=== REQUIREMENTS ===
A – Answer these about the passage on Hippolyte Taine:
(i) How many volumes by Taine did the writer read?
(ii) According to Taine's claim to science, history is always a balance between what three things?
(iii) Which of Taine's volumes moved the writer to take up the pen?
B – Retype a section of the passage on Hippolyte Taine with no changes, starting with "Thus I recently" and going on through "to be repeated.".

=== EXTRACT TO READ ===
* * *

We who know the future, who see with certainty like a memory ahead of us the society of freedom, equality, brotherhood, and sisterhood, we learn such laws from the past, even, at times, from the bourgeois chroniclers behind the walls of the Sorbonne. At the very least, from them, we may learn what new tricks they employ.
Thus I recently read the three volumes of the historian whom they call “great”, Hippolyte Taine, to learn what lies were being passed off as the official past. Taine sat in a special Chair, for the History of the Revolution — a monument propped on the grave of the past like a tombstone, to guarantee that such an event will never happen again.
This historian is now himself buried, covered in praise. I come not to desecrate his memory, but merely, after so many éloges by that mindless thinkers-by-the-hour, to restore it to its true and laughable scale.
Taine tells us that history is an obscure knowledge of a distant past and that we have nothing to expect from the future. The Revolution, this decisive overflowing of the desire for justice and a better life, is denounced as a deception, a struggle for power among upstarts, a monstrosity never to be repeated.
Among all Taine’s half-truths, fantasies, and idiocies, none is so great as his pretension to science — in which history is always a balance between race, milieu, and moment. He transforms inspired and courageous men and women into dupes of nature and of their fellows; by this, he hopes to complete whatever bestialization the rulers of this society have not yet wrought.
He has created the equivalent in letters of those villainous acts of legislation. He has written l’Histoire scélérate, Scoundrel History. It shuts people’s mouths and severs their connection to the dreams, sweat, and aspirations of those who struggled before us. Scoundrel History insists on the difference between now and then, the arbitrariness of the new, the fatalism of birth, of rocks, vegetation, and rivers. In the name of science, he lashes those who embraced a world more vast than his vanity.
Were these his only crimes, I would happily cast his miserable books aside — or in a more generous spirit, wrap fish in them, so that in some small way they might serve life. But I am moved to take up my pen, finally, by his third volume, which blesses the current power as good, just, and in any case inevitable. What spurs me to write is a single citation, a unique if profound mistake.

* * *

=== DATASET EXCERPT ===

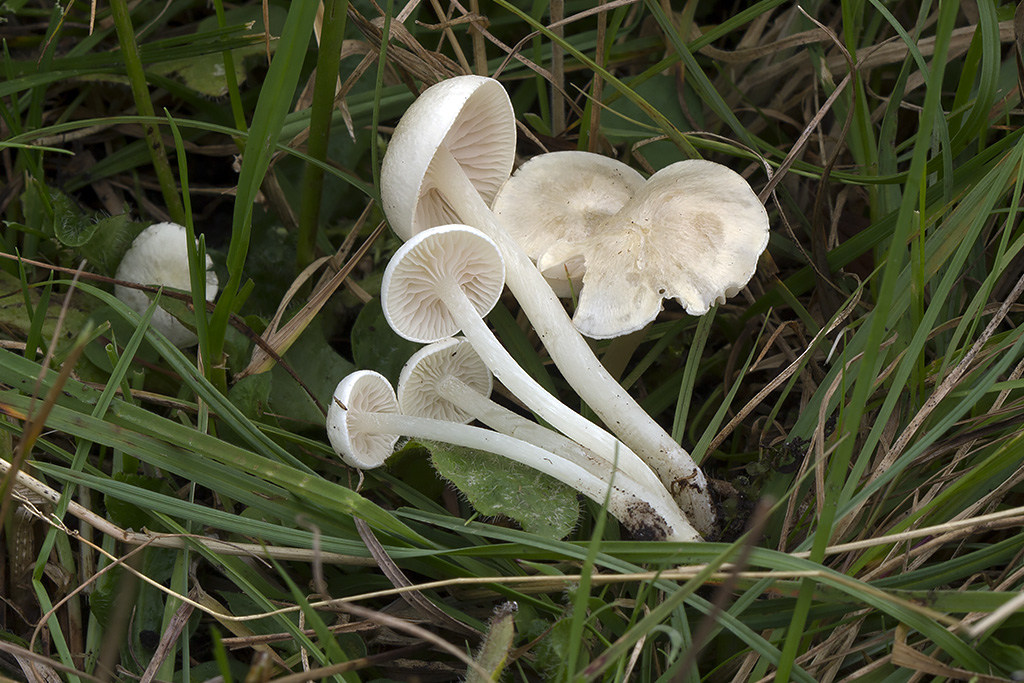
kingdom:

* * *

=== FULL SOLUTIONS ===
A –
(i) Three.
(ii) Race, milieu, and moment.
(iii) His third volume.

B –
Thus I recently read the three volumes of the historian whom they call “great”, Hippolyte Taine, to learn what lies were being passed off as the official past. Taine sat in a special Chair, for the History of the Revolution — a monument propped on the grave of the past like a tombstone, to guarantee that such an event will never happen again.
This historian is now himself buried, covered in praise. I come not to desecrate his memory, but merely, after so many éloges by that mindless thinkers-by-the-hour, to restore it to its true and laughable scale.
Taine tells us that history is an obscure knowledge of a distant past and that we have nothing to expect from the future. The Revolution, this decisive overflowing of the desire for justice and a better life, is denounced as a deception, a struggle for power among upstarts, a monstrosity never to be repeated.